Aufgabe: Wie könnte der Text über die Verantwortung jedes Christen für die Weitergabe des Glaubens weitergehen? Setze ihn im Anschluss an seinen letzten Satz fort.

Und spätestens jetzt wird es ungemütlich. Es gibt keinen Christen und keine Christin, der oder die nicht zuständig wäre. Das wissen wir oft theoretisch, aber wirklich angekommen ist die Botschaft längst nicht. Das „man müsste“ ist eine starke Versuchung. Auch das hat etwas mit der inneren Freude des Glaubens zu tun. Die Zeiten sind vorbei, in denen jemand sagen konnte, für die und die Aufgabe in Kirche und Welt gibt es Allzuständige. Für die Verkündigung des Glaubens sei der Pfarrer, der Kaplan oder die Gemeindereferentin zuständig. Nein, jeder kennt Menschen, denen das Evangelium noch unbekannt ist. Ist unser Glaube dann Thema? Es geht nicht mehr allein um den Erhalt von Gemeinden, sondern um den suchenden Menschen in unseren Dörfern und Städten. Es geht nicht mehr allein um Traditionen, sondern um das Neue des Glaubens. Alle Ebenen der Kirche werden vom Papst aufgemischt. Denn es geht beim Glauben nicht um ein gemütliches Sitzen und Verweilen, sondern um ein aktives Leben, um eine bewusste Gestaltung meines Glaubens, meiner Kirche, meines Lebens mit Gott. Und das kann ich nicht delegieren. Es kann eine manchmal herausfordernde Aufgabe des Priesters sein, die Gläubigen in den Verkündigungsauftrag mitzunehmen und den Gläubigen auch die Verantwortung zu lassen, sie darin zu begleiten und zu ermutigen. Auch dies ist priesterlicher Dienst am Volk Gottes und an der Welt, in der wir alle leben. Ich darf Papst Franziskus zitieren: „Ja, ich habe mich eingerichtet, ich bringe ein christliches Leben gut voran, ich gehe sonntags zu Messe, ich verrichte manches Werk der Barmherzigkeit, alles gut und da bleibe ich stehen?“[2] – Der Papst sieht, dass dies schon viel ist, aber dass es auch bedeuten kann: Diese Gläubigen bleiben beim ersten Schritt stehen. Da ist es Aufgabe eines Priesters, zu einem weiteren Schritt auf die größere Heiligkeit hin zu ermutigen. Es kann auch bei jedem Priester die Versuchung auftreten, selbst nicht mehr weiter zu gehen im Glauben und in der Liebe. Irgendwann strahlt dann auch die Freude nicht mehr.

Quelltexte formatierter Dokumente:

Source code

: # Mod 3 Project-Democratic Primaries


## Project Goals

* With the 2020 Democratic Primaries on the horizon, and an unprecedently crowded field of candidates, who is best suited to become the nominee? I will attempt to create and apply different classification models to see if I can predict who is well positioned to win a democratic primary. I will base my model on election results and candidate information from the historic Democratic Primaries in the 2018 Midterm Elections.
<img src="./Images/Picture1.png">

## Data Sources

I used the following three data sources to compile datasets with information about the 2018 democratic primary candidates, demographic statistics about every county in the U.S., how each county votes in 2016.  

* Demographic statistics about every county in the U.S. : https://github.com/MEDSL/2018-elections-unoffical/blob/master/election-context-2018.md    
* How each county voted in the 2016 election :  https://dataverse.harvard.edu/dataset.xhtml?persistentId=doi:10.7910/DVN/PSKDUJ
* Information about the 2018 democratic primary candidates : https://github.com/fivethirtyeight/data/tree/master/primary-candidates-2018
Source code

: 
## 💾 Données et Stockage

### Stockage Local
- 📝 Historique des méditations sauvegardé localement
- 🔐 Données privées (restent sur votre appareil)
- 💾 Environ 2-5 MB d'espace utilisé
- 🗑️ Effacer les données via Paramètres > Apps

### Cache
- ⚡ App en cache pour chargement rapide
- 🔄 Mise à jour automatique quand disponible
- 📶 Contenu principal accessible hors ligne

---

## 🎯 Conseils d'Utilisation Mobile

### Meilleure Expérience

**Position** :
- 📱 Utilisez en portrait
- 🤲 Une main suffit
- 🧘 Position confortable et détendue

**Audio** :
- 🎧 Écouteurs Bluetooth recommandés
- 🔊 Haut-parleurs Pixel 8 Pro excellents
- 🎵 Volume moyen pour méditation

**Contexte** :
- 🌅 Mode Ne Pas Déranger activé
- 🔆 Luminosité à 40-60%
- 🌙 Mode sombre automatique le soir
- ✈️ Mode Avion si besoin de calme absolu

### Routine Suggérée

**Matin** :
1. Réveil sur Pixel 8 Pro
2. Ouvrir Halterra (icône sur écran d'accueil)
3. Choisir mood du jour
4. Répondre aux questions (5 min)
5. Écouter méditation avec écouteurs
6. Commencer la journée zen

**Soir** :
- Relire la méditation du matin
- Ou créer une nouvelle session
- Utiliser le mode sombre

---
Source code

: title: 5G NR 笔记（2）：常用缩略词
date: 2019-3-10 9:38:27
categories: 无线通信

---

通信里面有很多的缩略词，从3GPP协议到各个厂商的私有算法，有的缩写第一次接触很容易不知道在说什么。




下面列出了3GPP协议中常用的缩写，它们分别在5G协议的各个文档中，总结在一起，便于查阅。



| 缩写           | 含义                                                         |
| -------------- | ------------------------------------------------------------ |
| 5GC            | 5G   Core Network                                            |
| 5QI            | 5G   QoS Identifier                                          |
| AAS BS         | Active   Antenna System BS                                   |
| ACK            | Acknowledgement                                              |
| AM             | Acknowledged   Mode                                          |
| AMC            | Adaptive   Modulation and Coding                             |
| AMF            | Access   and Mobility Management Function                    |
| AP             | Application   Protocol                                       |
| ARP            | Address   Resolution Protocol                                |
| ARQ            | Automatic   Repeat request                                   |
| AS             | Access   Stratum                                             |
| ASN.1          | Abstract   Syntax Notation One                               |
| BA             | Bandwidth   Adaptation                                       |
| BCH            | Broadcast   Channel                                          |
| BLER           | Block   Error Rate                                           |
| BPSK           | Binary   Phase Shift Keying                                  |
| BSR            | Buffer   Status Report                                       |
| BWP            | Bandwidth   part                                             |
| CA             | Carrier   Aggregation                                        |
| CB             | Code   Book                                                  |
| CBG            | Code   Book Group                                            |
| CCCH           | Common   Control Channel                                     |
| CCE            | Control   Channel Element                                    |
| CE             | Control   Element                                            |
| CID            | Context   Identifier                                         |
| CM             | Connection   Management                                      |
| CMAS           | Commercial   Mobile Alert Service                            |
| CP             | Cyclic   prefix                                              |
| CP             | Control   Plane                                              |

Erwartete Ausgabe:
Dass Sie, lieber Herr Diakon Eichler, ein Mensch der Freude bleiben, wünsche ich Ihnen von Herzen. Dass Sie Menschen motivieren, in den freudigen Dank an den Vater im Himmel einzustimmen, davon bin ich überzeugt. Helfen Sie den Gläubigen, im Glauben Schritte zu gehen, die tiefer in die Freude an Gott hineinführen. Helfen Sie den Menschen in unseren Gemeinden, freudig in die Zukunft zu gehen und oft aufzubrechen. Gehen Sie mutig auf Menschen zu, die Christus noch nicht kennen, und laden Sie sie ein. Setzen Sie auf die richtigen Themen, auf die Freude am Evangelium. Gott spricht sein „Ja“ zu Ihnen und zu den Menschen, zu denen er Sie sendet. Das ist die Freude am Evangelium, die Sie bezeugen dürfen, eine große und schöne Aufgabe.

 

[1] Gerfried W. Hunold, Art. Freude, in: LThK³ (1993) 130.

[2] Frühmesse am 12. März 2018, veröffentlicht in: L'Osservatore Romano, Wochenausgabe in deutscher Sprache, Nr. 12, 23. März 2018.

Links:

Text von Papst Franziskus "keine geparkten Christen sein"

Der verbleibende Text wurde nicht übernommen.